RSSB’s Futures Lab: what generative AI could mean for rail
AI technologies aren’t new, but the recent pace of development—coupled with the increasing level of public awareness—has been significant. GenAI, in particular, has risen to prominence this year. It uses software called generative pre-trained transformers (GPTs) to apply machine learning and deep learning techniques to large language models containing large volumes of both public and proprietary data. Using direct user prompts, GPTs synthesise the data to generate text, imagery, music, and other outputs.
Extensive press and media coverage has shone a light on its advantages and limitations, and its adoption is growing.
The recent investigation into GenAI by RSSB’s Futures Lab has culminated in the release of its first Rapid Technology Briefing. This report, which you can download here, compiles what we know so far to set out a helpful ‘present-state’ description of these technologies. It also highlights key areas for organisations to consider and outlines how the technology may continue to develop.
Caution necessary during GenAI’s continued development
It’s clear, then, that the powerful abilities of GenAI hold promise in lots of organisational areas. With use cases as diverse as content creation, ideation, and threat detection, this technology no doubt has the potential to introduce significant change to the industry. For example, it could:
- streamline the generation of new materials
- reliably assist customers or passengers with their enquiries
- identify breaches in an organisation’s security system.

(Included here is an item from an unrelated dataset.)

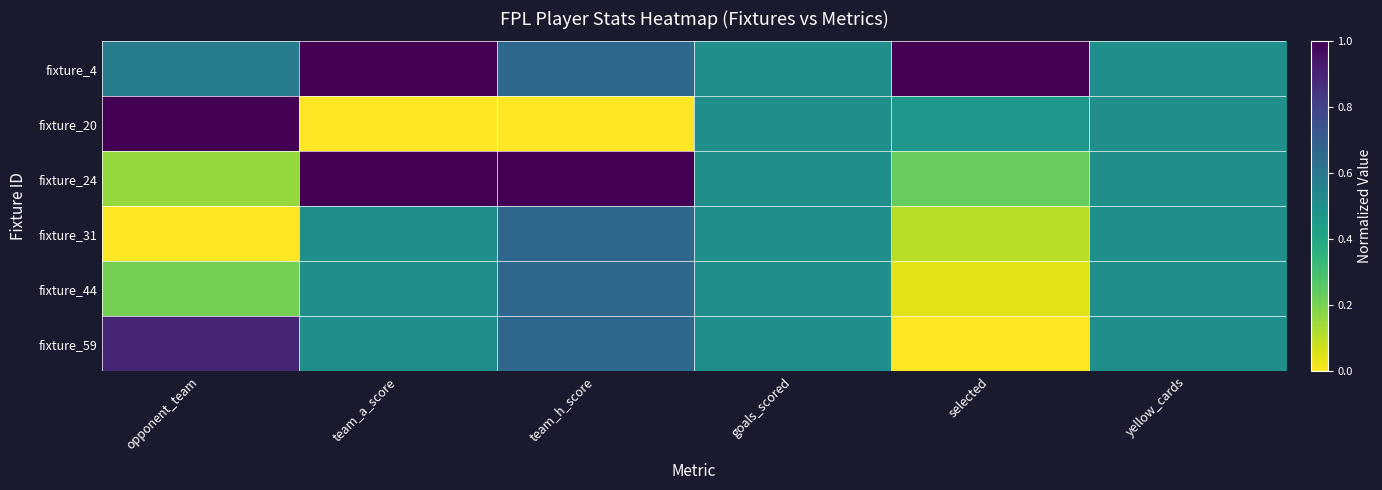

Rank the series at goals_scored from highest to lowest value.

fixture_4, fixture_20, fixture_24, fixture_31, fixture_44, fixture_59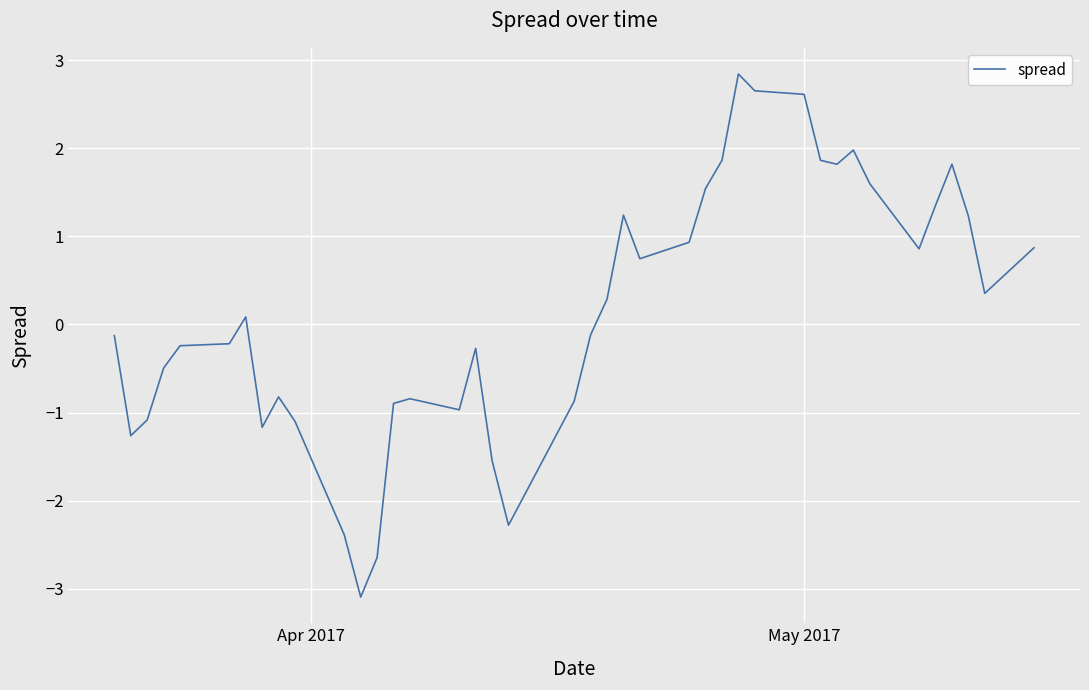

What is the smallest value displayed?

-3.1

But there’s another side to GenAI—one that could, if not considered carefully, both exacerbate known risks and introduce new risks to existing systems and processes. Specifically, according to the Rapid Technology Briefing, ‘privacy, data ownership and usage, model outputs, and third-party service dependencies are generating the most prominent concerns’. For example, one key concern around the adoption of GenAI is the challenges associated with inadequate control and storage of organisational data. Without sufficient data security measures, there may be an inadvertent transfer of proprietary organisational or commercial information to third parties or an increased risk of cybersecurity hacking.
All that said, several other sectors are already actively exploring how to utilise GenAI for meaningful purposes.
GenAI in other industries
NASA has already started to use this technology to design parts for its spacecraft. To do this, a worker enters a prompt that informs the system of the geometric data and physical specifications required for the design. The GenAI tool then processes these inputs, compresses everything, creates the design, and, if needed, performs corrective actions. The result is viable, expertly crafted parts.
Aviation has also developed a number of use cases to make the most of GenAI, including:
- examining aeroplane sensor data and maintenance records, which could help predict possible issues and optimise repair schedules
- creating personalised training scenarios for pilots-to-be and offer bespoke feedback on their performance
- enhancing flight routes and improving fuel efficiency by examining prior data and weather patterns
- creating custom travel recommendations for passengers based on trips they’ve taken in the past.
And what’s particularly exciting is that many of these use cases are relevant and translatable to the rail industry. Not only could they support rail’s sustainability goals, but—based on the use cases above—they could also improve driver training, passenger experience, and rolling stock development.
Moving rail forward
Leveraging this technology could revolutionise parts of the rail industry. Key to this will be several activities that rail organisations should consider:
- maintaining a strong level of situational awareness to track how these technologies further develop
- starting a process to identify where they can be put to most beneficial use
- considering how to mitigate the dynamics risks and concerns that currently accompany GenAI.
Based on the findings outlined in the Rapid Technology Briefing, it’s clear that more work is needed to fully understand the evolving and longer-term potential of GenAI technologies. To support this, RSSB’s Futures Lab plans to develop a second and updated edition of the GenAI Rapid Technology Briefing in spring 2024.